*Task requirements*:
(1) Translate this sentence from the text on bad water below into Spanish: "Chlorination along with a good sedimentation and filtration process are the weapons."
(2) In the text on bad water below, what organism made people sick in Milwaukee in 1993?
(3) Please carry on the text on bad water below from its last sentence.
Start of Extract to read
Bad Water Part One
I spent thirty years in the water business, both water and wastewater. During that time I learned about or saw many examples of what can go wrong. There are the big ones such as Flint, Michigan where process and raw water changes sent corrosive water into a system with lots of lead pipes. In Milwaukee, 1993, runoff from manure-laden agricultural land contaminated Lake Michigan water, the source for Milwaukee’s treatment plant. Lots of people got sick from cryptosporidium, a single cell organism resistant to chlorine. The water was within standards, but that didn’t matter to the 400,000 people affected. The big ones are the headline makers but there are many other outbreaks, usually in small water systems.
First, I must point out that water treatment starting around the start of the twentieth century is the single greatest public health advance in history. Chlorination along with a good sedimentation and filtration process are the weapons. We can be grateful we almost always have clean, safe water coming out of the tap in most of the developed world. This is not so in much of sub-Saharan Africa, Haiti, and now Puerto Rico.
End of Extract to read
Start of Records supplied
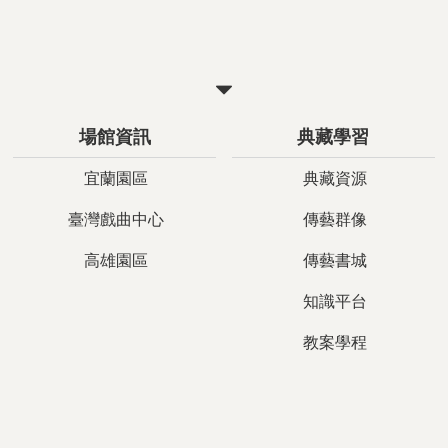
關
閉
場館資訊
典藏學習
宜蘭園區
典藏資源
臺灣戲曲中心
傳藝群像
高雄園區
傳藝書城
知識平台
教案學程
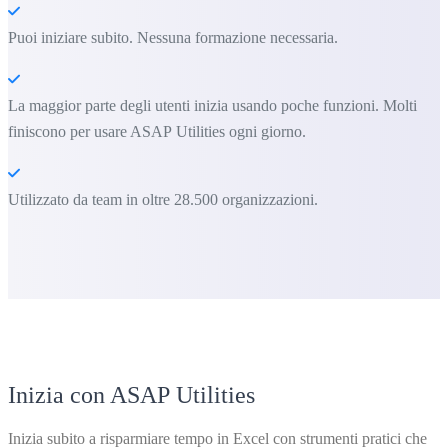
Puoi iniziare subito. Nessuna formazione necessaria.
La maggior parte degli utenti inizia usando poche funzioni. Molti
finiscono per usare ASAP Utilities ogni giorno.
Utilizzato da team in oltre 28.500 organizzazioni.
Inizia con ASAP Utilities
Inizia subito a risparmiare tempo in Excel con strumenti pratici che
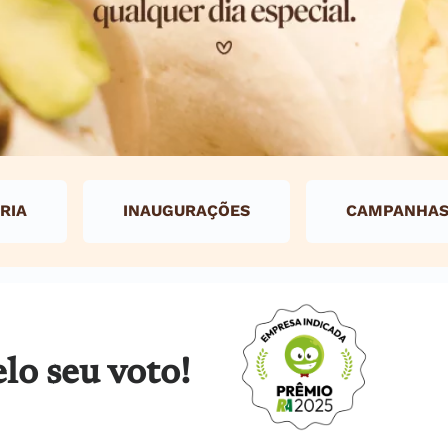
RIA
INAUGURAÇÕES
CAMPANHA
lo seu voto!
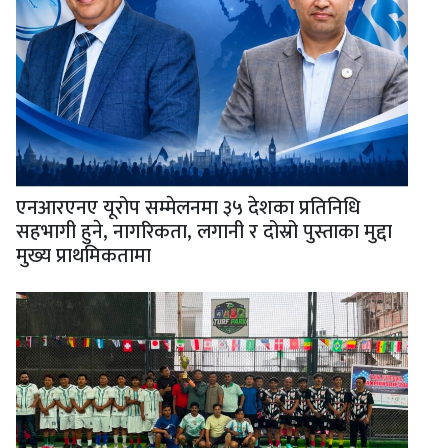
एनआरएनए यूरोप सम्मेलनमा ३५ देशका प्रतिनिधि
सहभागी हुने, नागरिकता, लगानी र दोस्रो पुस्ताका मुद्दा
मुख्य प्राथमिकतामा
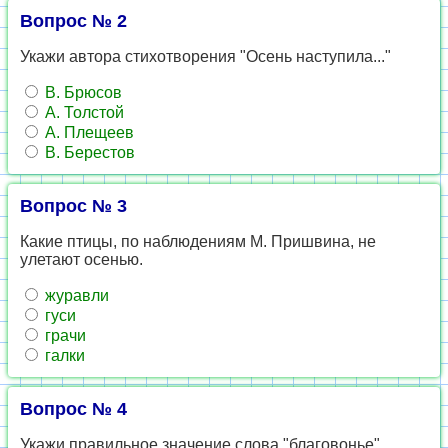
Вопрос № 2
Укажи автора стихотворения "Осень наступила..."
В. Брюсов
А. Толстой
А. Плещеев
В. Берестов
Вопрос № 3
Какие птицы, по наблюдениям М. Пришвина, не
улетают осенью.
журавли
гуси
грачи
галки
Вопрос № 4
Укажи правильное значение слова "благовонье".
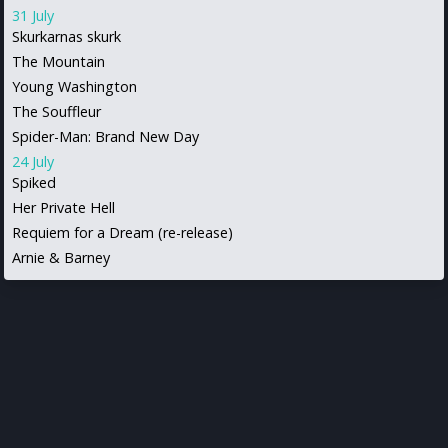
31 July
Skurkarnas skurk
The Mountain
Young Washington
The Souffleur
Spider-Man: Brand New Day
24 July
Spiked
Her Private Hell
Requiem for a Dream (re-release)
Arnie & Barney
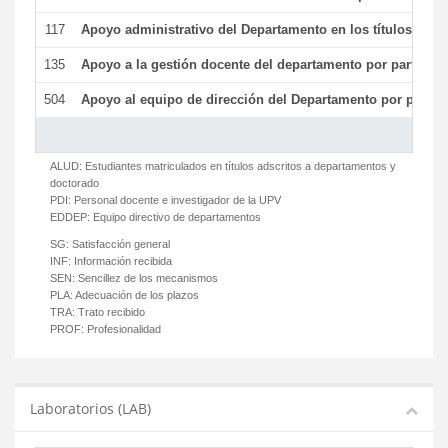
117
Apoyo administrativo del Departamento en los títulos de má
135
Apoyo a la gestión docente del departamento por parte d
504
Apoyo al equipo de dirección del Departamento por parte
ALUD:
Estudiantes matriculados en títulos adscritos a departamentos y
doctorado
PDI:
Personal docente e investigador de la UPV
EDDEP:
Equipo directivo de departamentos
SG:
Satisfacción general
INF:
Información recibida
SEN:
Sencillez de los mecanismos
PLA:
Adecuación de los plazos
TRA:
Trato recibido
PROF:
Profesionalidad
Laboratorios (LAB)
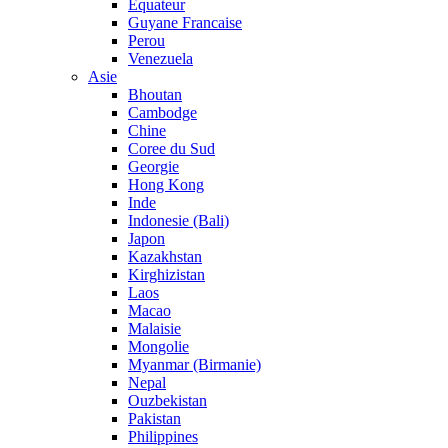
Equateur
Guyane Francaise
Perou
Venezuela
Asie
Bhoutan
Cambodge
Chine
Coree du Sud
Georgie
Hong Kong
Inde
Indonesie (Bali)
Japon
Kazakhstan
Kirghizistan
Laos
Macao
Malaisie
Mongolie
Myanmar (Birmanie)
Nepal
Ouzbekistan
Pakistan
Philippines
End of Records supplied
Start of Records supplied
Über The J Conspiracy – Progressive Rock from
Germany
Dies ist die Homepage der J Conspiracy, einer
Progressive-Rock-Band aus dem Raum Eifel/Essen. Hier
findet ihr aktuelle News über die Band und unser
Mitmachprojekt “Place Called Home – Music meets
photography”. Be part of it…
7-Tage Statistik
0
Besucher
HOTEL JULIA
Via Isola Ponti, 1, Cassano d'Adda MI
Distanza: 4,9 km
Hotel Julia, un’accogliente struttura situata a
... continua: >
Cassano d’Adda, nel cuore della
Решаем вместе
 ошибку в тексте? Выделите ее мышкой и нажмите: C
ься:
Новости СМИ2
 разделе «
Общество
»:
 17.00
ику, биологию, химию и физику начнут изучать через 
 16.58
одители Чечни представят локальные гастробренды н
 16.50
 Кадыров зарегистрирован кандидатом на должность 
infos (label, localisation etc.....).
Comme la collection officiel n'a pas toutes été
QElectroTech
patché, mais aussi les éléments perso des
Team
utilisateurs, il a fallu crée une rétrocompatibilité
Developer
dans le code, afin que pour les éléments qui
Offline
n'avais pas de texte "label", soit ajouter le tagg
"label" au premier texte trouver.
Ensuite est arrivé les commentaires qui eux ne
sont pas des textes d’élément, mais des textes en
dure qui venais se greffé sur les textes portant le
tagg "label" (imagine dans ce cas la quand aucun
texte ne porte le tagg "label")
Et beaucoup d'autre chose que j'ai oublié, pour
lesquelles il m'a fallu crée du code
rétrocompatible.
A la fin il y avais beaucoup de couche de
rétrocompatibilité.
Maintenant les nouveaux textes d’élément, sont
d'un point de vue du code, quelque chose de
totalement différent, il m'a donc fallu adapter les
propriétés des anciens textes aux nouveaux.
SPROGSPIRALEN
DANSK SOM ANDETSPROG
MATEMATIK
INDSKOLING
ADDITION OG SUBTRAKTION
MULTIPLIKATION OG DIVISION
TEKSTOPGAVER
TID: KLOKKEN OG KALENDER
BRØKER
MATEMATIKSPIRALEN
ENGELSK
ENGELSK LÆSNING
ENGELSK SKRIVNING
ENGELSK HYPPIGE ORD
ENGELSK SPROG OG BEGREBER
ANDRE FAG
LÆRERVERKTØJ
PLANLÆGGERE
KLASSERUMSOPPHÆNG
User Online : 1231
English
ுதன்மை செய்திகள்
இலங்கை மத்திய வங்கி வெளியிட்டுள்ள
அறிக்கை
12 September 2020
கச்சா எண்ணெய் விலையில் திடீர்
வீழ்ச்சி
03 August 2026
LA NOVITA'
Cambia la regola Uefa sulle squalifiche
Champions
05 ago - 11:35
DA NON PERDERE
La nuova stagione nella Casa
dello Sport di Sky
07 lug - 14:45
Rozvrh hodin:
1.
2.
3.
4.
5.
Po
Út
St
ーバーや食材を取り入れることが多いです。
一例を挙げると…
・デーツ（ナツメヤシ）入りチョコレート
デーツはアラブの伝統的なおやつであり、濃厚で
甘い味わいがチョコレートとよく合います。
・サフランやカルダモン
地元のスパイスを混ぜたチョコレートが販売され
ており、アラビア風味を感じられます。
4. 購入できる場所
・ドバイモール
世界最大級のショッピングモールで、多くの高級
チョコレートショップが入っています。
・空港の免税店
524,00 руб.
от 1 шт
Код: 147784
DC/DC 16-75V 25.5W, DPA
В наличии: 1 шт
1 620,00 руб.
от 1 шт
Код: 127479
End of Records supplied
*Task results*:
(1) La cloración, junto con un buen proceso de sedimentación y filtración, son las armas.

(2) Cryptosporidium, a single-cell organism resistant to chlorine.

(3)
In 1854, the source of a cholera outbreak in Soho, London was traced to a single well which was contaminated by a nearby cesspit. Taking the handle off the pump ended the outbreak. This was the first scientific validation of the germ theory of disease. The main theory at the time was that disease was borne by miasma, bad air. Later, chlorine was introduced as the main barrier to waterborne disease, along with filtration.
Things mostly went well. Government regulation insured drinking water would be treated. Here in Colorado, however, there is a confounding variable. Our pure mountain water can transmit Beaver Fever. The technical term is Giardiasis, caused by a single called organism called Giardia Lamblia. These little critters, like Cryptosporidium, have a cell wall tough enough to resist chlorine in the concentration which reliably kills bacteria and viruses.
Like most waterborne diseases, transmission is fecal-oral. People drink water containing feces from warm-blooded animals. The reliable way to eliminate the pathogens is a well operated complete treatment process which removes the cysts. Ultraviolet light also kills them. Denver, for example, has never had a Giardia outbreak, even while treating more than 400 million gallons per day in summer.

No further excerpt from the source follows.